Oct 22, 2014 00:53 GMT  ·  By

FIDO Alliance’s Universal 2nd Factor (U2F) protocol has found another company to adopt it, as Duo Security announces integration with its products.

Support for FIDO U2F has also been announced by Google on Tuesday, informing that the new authentication validation method works in Chrome starting version 38.

Duo Security, a company providing elegant multifactor authentication solutions for logging into restricted spaces, explained its adoption of U2F as a simplified two-factor validation process that does not require any secondary verification codes to be provided in order to access an account.

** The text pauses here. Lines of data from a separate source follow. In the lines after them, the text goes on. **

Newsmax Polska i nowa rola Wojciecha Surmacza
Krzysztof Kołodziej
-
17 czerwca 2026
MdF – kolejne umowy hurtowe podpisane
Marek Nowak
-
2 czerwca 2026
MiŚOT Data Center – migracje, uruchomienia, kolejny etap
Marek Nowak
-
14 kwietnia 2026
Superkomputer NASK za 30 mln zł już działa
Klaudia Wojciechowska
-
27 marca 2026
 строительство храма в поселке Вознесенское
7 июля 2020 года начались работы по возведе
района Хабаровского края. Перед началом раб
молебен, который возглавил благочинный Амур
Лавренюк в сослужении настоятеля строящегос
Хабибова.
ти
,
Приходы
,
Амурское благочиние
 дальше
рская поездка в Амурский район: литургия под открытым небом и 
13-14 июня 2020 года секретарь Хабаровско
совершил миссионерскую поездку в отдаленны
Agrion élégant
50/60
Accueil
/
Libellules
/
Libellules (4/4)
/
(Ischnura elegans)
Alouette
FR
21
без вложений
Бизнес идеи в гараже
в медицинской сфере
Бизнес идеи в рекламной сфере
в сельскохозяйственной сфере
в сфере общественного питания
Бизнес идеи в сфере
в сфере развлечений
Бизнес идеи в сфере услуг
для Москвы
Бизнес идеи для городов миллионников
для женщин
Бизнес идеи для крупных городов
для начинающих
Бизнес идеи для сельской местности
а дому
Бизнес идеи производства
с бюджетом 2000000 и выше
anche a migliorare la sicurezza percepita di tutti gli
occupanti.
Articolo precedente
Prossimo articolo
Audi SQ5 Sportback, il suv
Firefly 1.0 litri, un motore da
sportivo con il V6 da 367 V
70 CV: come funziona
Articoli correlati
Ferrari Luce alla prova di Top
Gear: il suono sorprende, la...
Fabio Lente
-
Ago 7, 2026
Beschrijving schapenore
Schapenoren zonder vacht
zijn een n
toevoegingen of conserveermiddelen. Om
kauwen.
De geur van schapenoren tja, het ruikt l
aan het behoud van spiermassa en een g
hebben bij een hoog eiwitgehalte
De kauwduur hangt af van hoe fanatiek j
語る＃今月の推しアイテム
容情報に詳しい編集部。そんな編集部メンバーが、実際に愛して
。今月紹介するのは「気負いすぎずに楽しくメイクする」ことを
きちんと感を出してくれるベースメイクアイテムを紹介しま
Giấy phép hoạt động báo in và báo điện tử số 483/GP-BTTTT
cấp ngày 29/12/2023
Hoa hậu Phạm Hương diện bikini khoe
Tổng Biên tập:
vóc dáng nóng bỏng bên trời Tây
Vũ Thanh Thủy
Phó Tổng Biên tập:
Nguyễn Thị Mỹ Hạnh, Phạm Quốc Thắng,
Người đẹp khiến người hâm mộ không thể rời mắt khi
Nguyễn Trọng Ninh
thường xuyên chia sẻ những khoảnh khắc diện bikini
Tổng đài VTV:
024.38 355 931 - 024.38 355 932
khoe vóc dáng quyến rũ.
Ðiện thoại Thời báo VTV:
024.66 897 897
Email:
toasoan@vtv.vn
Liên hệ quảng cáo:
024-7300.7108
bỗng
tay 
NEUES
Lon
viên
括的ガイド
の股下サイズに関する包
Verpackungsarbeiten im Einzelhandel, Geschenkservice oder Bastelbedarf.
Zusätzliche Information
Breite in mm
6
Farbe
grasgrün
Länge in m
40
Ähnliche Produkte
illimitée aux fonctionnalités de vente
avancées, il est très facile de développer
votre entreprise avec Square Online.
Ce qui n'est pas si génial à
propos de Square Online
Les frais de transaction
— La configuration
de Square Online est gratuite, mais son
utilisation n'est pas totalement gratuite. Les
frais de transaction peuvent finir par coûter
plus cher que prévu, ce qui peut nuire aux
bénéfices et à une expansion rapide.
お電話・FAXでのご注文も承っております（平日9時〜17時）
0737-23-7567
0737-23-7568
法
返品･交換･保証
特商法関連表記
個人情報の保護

One of the advantages of the new method touches on phishing, as it completely eliminates such a risk, because it relies on public key cryptography to determine whether the website it pairs with is legitimate or not. As such, when a fraudulent address is provided, the device will simply not log the user in.

This way, the user is protected against phishing, which is the most prevalent attack vector at the moment. For now, U2F does not work with other web browsers and there is little outside Google services it can be used on.

“Our goal at Duo is to enable organizations of all sizes to adopt multifactor authentication within their solutions platform. By offering support for U2F and other hardware tokens, we continue to democratize two-factor for everyone,” said Sally Feller, PR manager at Duo Security.